◆ **Set problem 1**: In the text on consulting fees, what kind of project does the article focus on?

It’s the topic that everyone has on their mind, but is uncomfortable bringing up. The one you know will have to be raised at some point, and you’re shy about broaching it too early.

Male pattern baldness. Fees and pricing.

When is the right time to first broach fee or budget discussions with a prospective consulting client?

At the earliest, you could raise this sensitive subject before you ever meet a prospect or, at the latest, you could specify fees after you submit your proposal. That’s a wide range of possibilities!

For this article, let’s ignore two situations: 1) when the client’s strict contracting approach leaves you no choice on when to talk about budget or fees; and, 2) when your offering is productized and the pricing is published.

Instead, we’ll focus on the typical, non-RFP, high-ticket, custom consulting project.

Clients frequently cut to the chase, inquiring about your pricing about 15 seconds after they’ve described what they want.

◆ **Exercise material**:
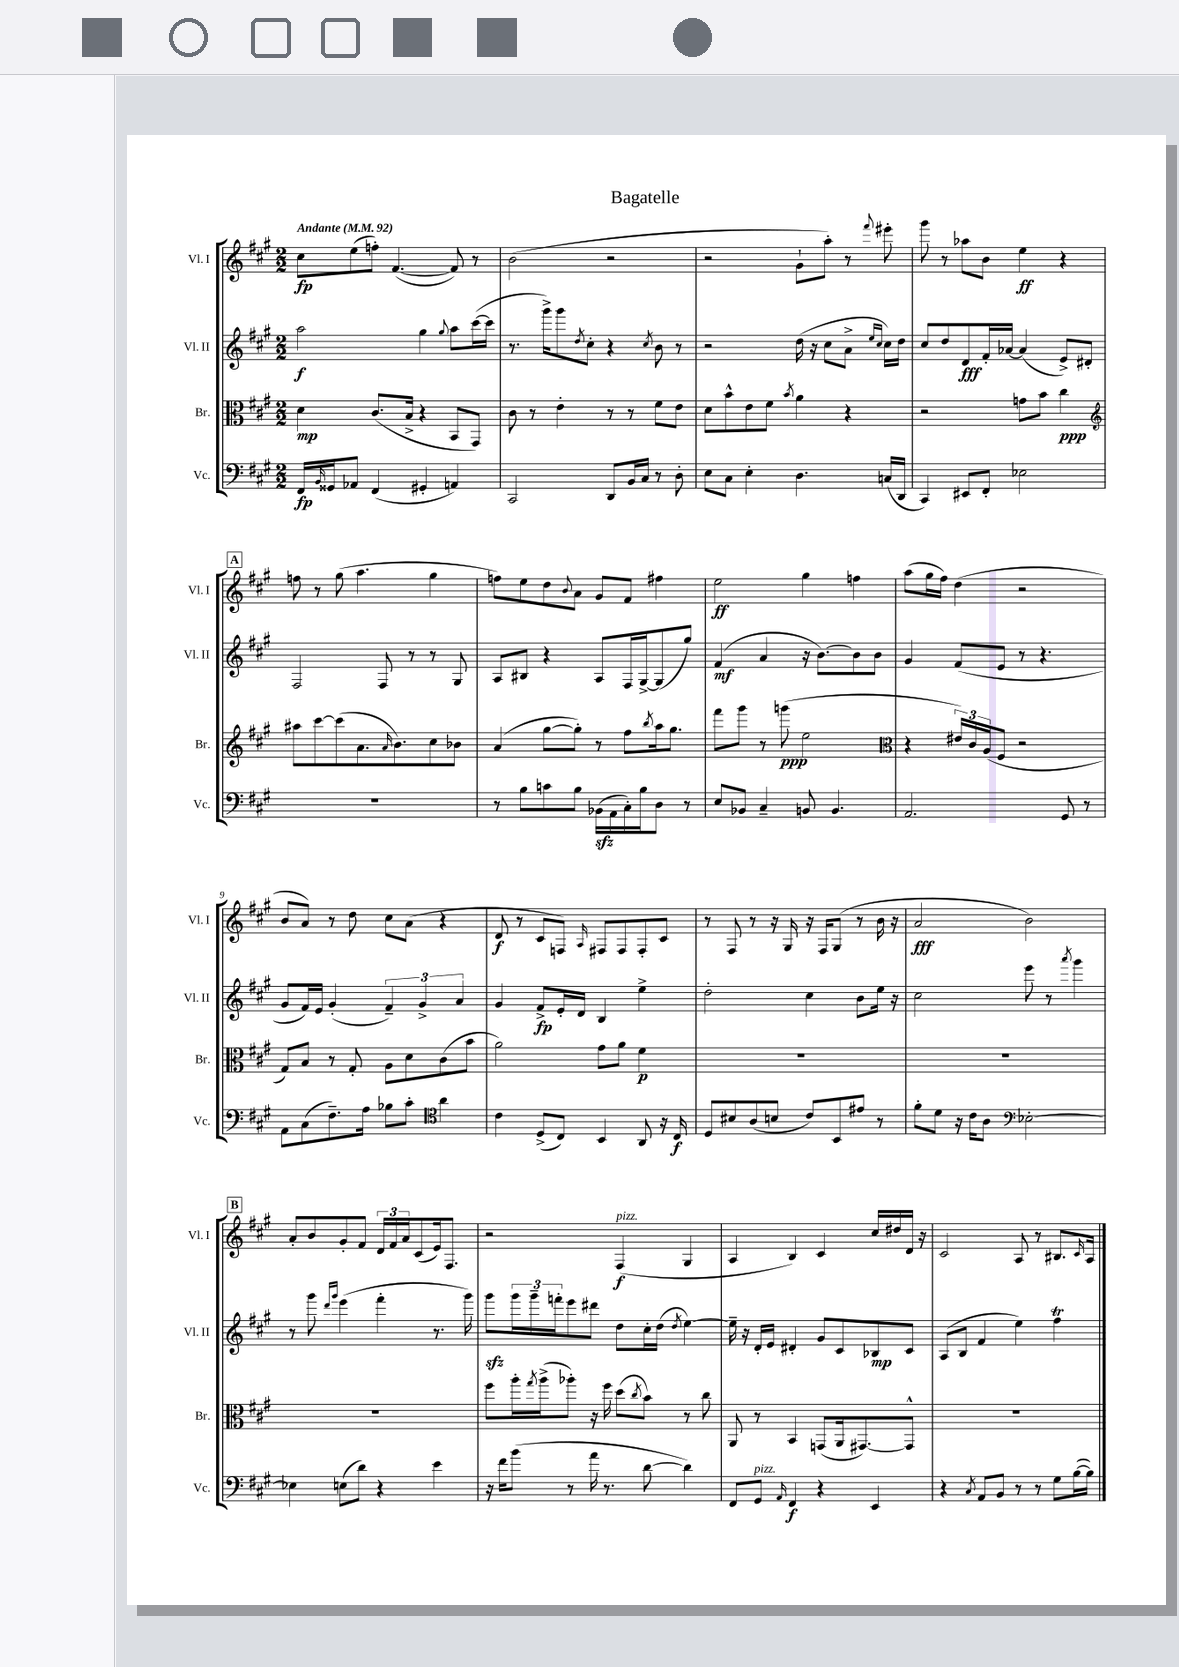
\header { title = "Bagatelle" }
<<
\new StaffGroup <<
\new Staff = "s0" \with { instrumentName = "Vl. I" shortInstrumentName = "Vl. I" } {
    \clef treble \key a \major \numericTimeSignature \time 2/2 \tempo "Andante" 4 = 92
    cis''8\fp e''8( f''8-.) fis'4.~( fis'8) r8 |
    b'2( r2 |
    r2 gis'8-! a''8-.) r8 \appoggiatura { fis'''8 } eis'''8-. |
    gis'''8 r8 aes''8 b'8 e''4\ff r4 |
    \mark \markup { \box "A" } f''8 r8 gis''8( a''4. gis''4 |
    f''8) e''8 d''8 \appoggiatura { b'8 } a'8 gis'8 fis'8 fis''4 |
    e''2\ff gis''4 f''4 |
    a''8( gis''16 fis''16) d''4( r2 |
    b'8 a'8) r8 d''8 cis''8 a'8( r4 |
    d'8\f r8 cis'8 f8) \grace { a16 } fis8 fis8 fis8-. cis'8 |
    r8 fis8 r8 r16 gis16 r16 fis16 gis8( r8 b'16 r16 |
    a'2\fff b'2) |
    \mark \markup { \box "B" } a'8-. b'8 gis'8-. fis'8 \tuplet 3/2 { d'16 fis'16 a'16 } cis'8( e'16) fis8. |
    r2 fis4\f^\markup { \italic "pizz." }( gis4 |
    a4 b4) cis'4 cis''16 dis''16 d'16 r16 |
    cis'2 a8 r8 bis8. \grace { cis'16 } a16 \bar "|." |
}
\new Staff = "s1" \with { instrumentName = "Vl. II" shortInstrumentName = "Vl. II" } {
    \clef treble \key a \major \numericTimeSignature \time 2/2
    a''2\f gis''4 \appoggiatura { gis''8 } a''8 cis'''16~( cis'''16 |
    r8. gis'''16->) gis'''8 \acciaccatura { d''8 } cis''8-. r4 \acciaccatura { cis''8 } b'8 r8 |
    r2 d''16( r16 cis''8 a'8-> \grace { e''16 cis''16 } cis''16) d''16 |
    cis''8 d''8 d'8\fff fis'16-. aes'16~ aes'4( e'8->) dis'8-. |
    \mark \markup { \box "A" } fis2 fis8 r8 r8 gis8 |
    a8 bis8 r4 a8 fis16 gis16~-> gis8( gis''8) |
    fis'4\mf( a'4 r16 b'8.~) b'8 b'8 |
    gis'4 fis'8( e'8 r8 r4. |
    gis'8 fis'16) e'16 gis'4-.( \tuplet 3/2 { fis'4--) gis'4-> a'4 } |
    gis'4 fis'8->\fp e'16-. d'16 b4 e''4-> |
    d''2-. cis''4 b'8 e''16 r16 |
    cis''2 e'''8 r8 \acciaccatura { a'''8 } gis'''4 |
    \mark \markup { \box "B" } r8 gis'''8 \grace { d'''16 gis'''16 } e'''4( fis'''4-. r8. gis'''16) |
    gis'''8\sfz \tuplet 3/2 { gis'''16 gis'''16-- f'''16-. } e'''8 dis'''8 d''8 cis''16-. d''16( \acciaccatura { d''8 } e''4~) |
    e''16-- r16 d'16-. e'16 dis'4-. gis'8 cis'8 bes8\mp cis'8 |
    a8( b8 fis'4 e''4) fis''4\trill \bar "|." |
}
\new Staff = "s2" \with { instrumentName = "Br." shortInstrumentName = "Br." } {
    \clef alto \key a \major \numericTimeSignature \time 2/2
    d'4\mp cis'8.( b16-> r4 b,8 gis,8) |
    cis'8 r8 e'4-. r8 r8 fis'8 e'8 |
    d'8 b'8-^ e'8 fis'8 \acciaccatura { b'8 } a'4 r4 |
    r2 g'8 b'8 cis''4\ppp |
    \mark \markup { \box "A" } \clef treble ais''8 cis'''8~ cis'''8( a'8. \grace { a'16 } b'8.) cis''8 bes'8 |
    a'4( gis''8~ gis''8-.) r8 fis''8 \acciaccatura { b''8 } a''16 gis''8. |
    fis'''8 gis'''8 r8 g'''8\ppp( e''2 |
    \clef alto r4 \tuplet 3/2 { eis'16) cis'16 a16( } fis8 r2 |
    gis8) b8 r8 gis8-. a8 d'8 cis'8( b'8 |
    a'2) gis'8 a'8 fis'4\p |
    R1 |
    R1 |
    \mark \markup { \box "B" } R1 |
    fis''8 a''16-. \acciaccatura { gis''8 } a''16->( aes''8-.) r16 fis''16 d''8( \acciaccatura { cis''8 } b'8) r8 cis''8 |
    a,8 r8 b,4 g,8( a,16 gis,8.~) gis,8-^ |
    R1 \bar "|." |
}
\new Staff = "s3" \with { instrumentName = "Vc." shortInstrumentName = "Vc." } {
    \clef bass \key a \major \numericTimeSignature \time 2/2
    fis,16\fp \grace { b,16 } gisis,16 aes,8 fis,4( gis,4-. a,4) |
    cis,2 d,8 b,16 cis16 r8 d8-. |
    e8 cis8 e4-. d4. c16( d,16 |
    cis,4) eis,8 fis,8-. ees2 |
    \mark \markup { \box "A" } R1 |
    r8 b8 c'8 b8 bes,16\sfz( a,16 cis16-.) b16 d8 r8 |
    e8 bes,8 cis4-- b,8 b,4. |
    a,2. gis,8 r8 |
    a,8 cis8( fis8.--) a16 bes8 cis'8-. \clef tenor a'4 |
    cis'4 d8->( cis8) b,4 a,8 r16 cis16\f |
    d8 bis8 a8( b8 cis'8) b,8 eis'8 r8 |
    fis'8-. d'8 r16 cis'16 a8 \clef bass ees2~-. |
    \mark \markup { \box "B" } ees4 e8( d'8) r4 e'4 |
    r16 fis'16 b'8( r8 a'16 r8. d'8~ d'4) |
    fis,8 gis,8^\markup { \italic "pizz." } \grace { a,16 } fis,4\f r4 e,4 |
    r4 \acciaccatura { cis8 } a,8 b,8 r8 r8 gis8 b16~( b16) \bar "|." |
}
>>
>>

◆ **Set problem 2**: Change "Andante" to "Allegro" in the rows, from the start of the rows through the line that contains "fis'4\mf( a'4 r16 b'8.~) b'8 b'8 |", inclusive. Give back only those lines, with the pictures left out.

◆ **Written solution 1**: The typical, non-RFP, high-ticket, custom consulting project.

◆ **Written solution 2**:
\header { title = "Bagatelle" }
<<
\new StaffGroup <<
\new Staff = "s0" \with { instrumentName = "Vl. I" shortInstrumentName = "Vl. I" } {
    \clef treble \key a \major \numericTimeSignature \time 2/2 \tempo "Allegro" 4 = 92
    cis''8\fp e''8( f''8-.) fis'4.~( fis'8) r8 |
    b'2( r2 |
    r2 gis'8-! a''8-.) r8 \appoggiatura { fis'''8 } eis'''8-. |
    gis'''8 r8 aes''8 b'8 e''4\ff r4 |
    \mark \markup { \box "A" } f''8 r8 gis''8( a''4. gis''4 |
    f''8) e''8 d''8 \appoggiatura { b'8 } a'8 gis'8 fis'8 fis''4 |
    e''2\ff gis''4 f''4 |
    a''8( gis''16 fis''16) d''4( r2 |
    b'8 a'8) r8 d''8 cis''8 a'8( r4 |
    d'8\f r8 cis'8 f8) \grace { a16 } fis8 fis8 fis8-. cis'8 |
    r8 fis8 r8 r16 gis16 r16 fis16 gis8( r8 b'16 r16 |
    a'2\fff b'2) |
    \mark \markup { \box "B" } a'8-. b'8 gis'8-. fis'8 \tuplet 3/2 { d'16 fis'16 a'16 } cis'8( e'16) fis8. |
    r2 fis4\f^\markup { \italic "pizz." }( gis4 |
    a4 b4) cis'4 cis''16 dis''16 d'16 r16 |
    cis'2 a8 r8 bis8. \grace { cis'16 } a16 \bar "|." |
}
\new Staff = "s1" \with { instrumentName = "Vl. II" shortInstrumentName = "Vl. II" } {
    \clef treble \key a \major \numericTimeSignature \time 2/2
    a''2\f gis''4 \appoggiatura { gis''8 } a''8 cis'''16~( cis'''16 |
    r8. gis'''16->) gis'''8 \acciaccatura { d''8 } cis''8-. r4 \acciaccatura { cis''8 } b'8 r8 |
    r2 d''16( r16 cis''8 a'8-> \grace { e''16 cis''16 } cis''16) d''16 |
    cis''8 d''8 d'8\fff fis'16-. aes'16~ aes'4( e'8->) dis'8-. |
    \mark \markup { \box "A" } fis2 fis8 r8 r8 gis8 |
    a8 bis8 r4 a8 fis16 gis16~-> gis8( gis''8) |
    fis'4\mf( a'4 r16 b'8.~) b'8 b'8 |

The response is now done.